State Fish- The Brook Trout
The brook trout is native to New Jersey. If you find a brook trout, you know the water is good quality because brook trout can't survive in polluted water.
State Shell - The Knobbed Whelk
The knobbed whelk shell is commonly known as the conch shell. Found along NJ beaches and bays, the knobbed whelk is the name of the large marine snail that lives in the shell. Also known by its Italian name, scungilli, the snail is harvested from its spiral shell and canned for food. The shell is yellowish gray in color.
State Tall Ship - The A.J. Meerwald
The A.J. Meerwald is a Delaware Bay Oyster Schooner. It was originally built to meet the needs of New Jersey's oyster fishing industry. The ship was built in 1928 in Dorchester, New Jersey.
Learn more about the A.J. Meerwald
State Fruit - The Blueberry
The blueberry, which was first cultivated in Whitesbog, became the official state fruit in 2004. In 2003, fourth graders at Veteran's Memorial Elementary School in Brick campaigned to make the blueberry the official state fruit. The students had their idea introduced as legislation and conducted a lobbying campaign to see its passage, including media interviews, a letter and petition drive, presentations to local governing bodies, and a trip to the state's blueberry festival in Whitesbog. In addition, the classes traveled to Trenton to make presentations before Senate and Assembly Committees. Elizabeth Coleman White developed the nation's first cultivated blueberry.

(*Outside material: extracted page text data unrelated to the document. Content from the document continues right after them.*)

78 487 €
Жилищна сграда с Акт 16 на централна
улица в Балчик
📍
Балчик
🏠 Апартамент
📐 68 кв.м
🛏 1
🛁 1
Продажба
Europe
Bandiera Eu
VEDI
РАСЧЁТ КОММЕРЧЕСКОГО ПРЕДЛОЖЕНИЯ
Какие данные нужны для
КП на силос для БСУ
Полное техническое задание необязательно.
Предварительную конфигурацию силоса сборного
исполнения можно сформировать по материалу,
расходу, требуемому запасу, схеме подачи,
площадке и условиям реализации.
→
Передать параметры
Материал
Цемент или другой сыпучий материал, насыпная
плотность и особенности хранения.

State Dinosaur - Hadrosaurus foulkii
In the summer of 1858, Victorian gentleman and fossil hobbyist William Parker Foulke was vacationing in Haddonfield, New Jersey, when he heard that twenty years previous, workers had found gigantic bones in a local marl pit. Foulke spent the the late summer and fall directing a crew of hired diggers shin deep in gray slime. Eventually he found the bones of an animal larger than an elephant with structural features of both a lizard and a bird.

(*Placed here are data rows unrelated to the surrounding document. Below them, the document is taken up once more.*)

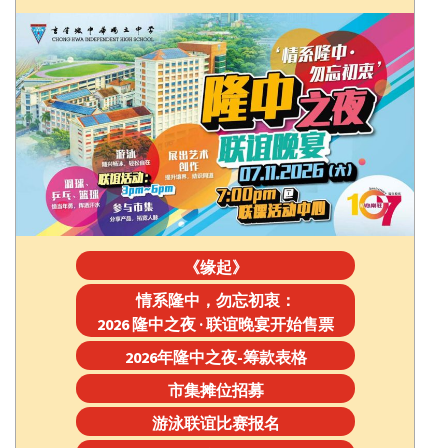
《缘起》
情系隆中，勿忘初衷：
2026 隆中之夜 · 联谊晚宴开始售票
2026年隆中之夜-筹款表格
市集摊位招募
游泳联谊比赛报名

State Dance - Square Dance
The Square Dance has been designated as the American Folk Dance of the State of New Jersey by Joint Resolution No. 1, 1983.

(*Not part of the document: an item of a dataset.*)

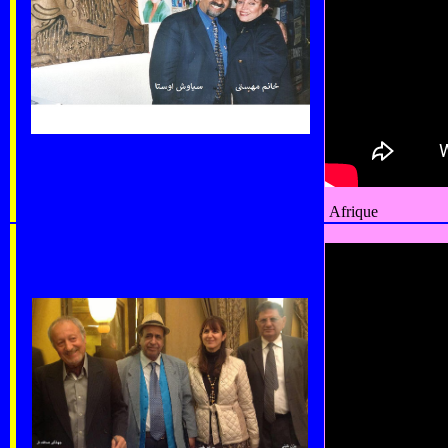
Afrique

State Reptile - Bog Turtle
The bog turtle is a tiny, dark turtle with a distinct orange patch behind the tympanum (ear membrane) on either side of the head. The scutes (scale-like horny layers) of the carapace (upper shell) are brown or black and may have yellow or reddish centers. Likewise, the plastron (underneath shell) is brownish-black with a light yellow or mahogany center. The limbs are brown and may be mottled with variable amounts of dark yellow, orange, or red blotching. Bog turtles, one of the smallest and most secretive of North America’s turtles, measure only 7.6 to 10 cm (3.0 to 3.9 in.) long as adults.Learn More
State Microbe - Streptomyces griseus
The microbe was discovered in New Jersey soil in 1916. In 1943, researchers from Rutgers University used the microbe to create the antibiotic streptomycin. Tuberculosis death rates in the U.S. plummeted. They fell from about 194 deaths per 100,000 people in 1900 to about 9 deaths per 100,000 people in 1955. Rutgers researcher Selman Waksman was awarded the 1952 Nobel Prize for Medicine for discovering the microbe and creating the antibiotic.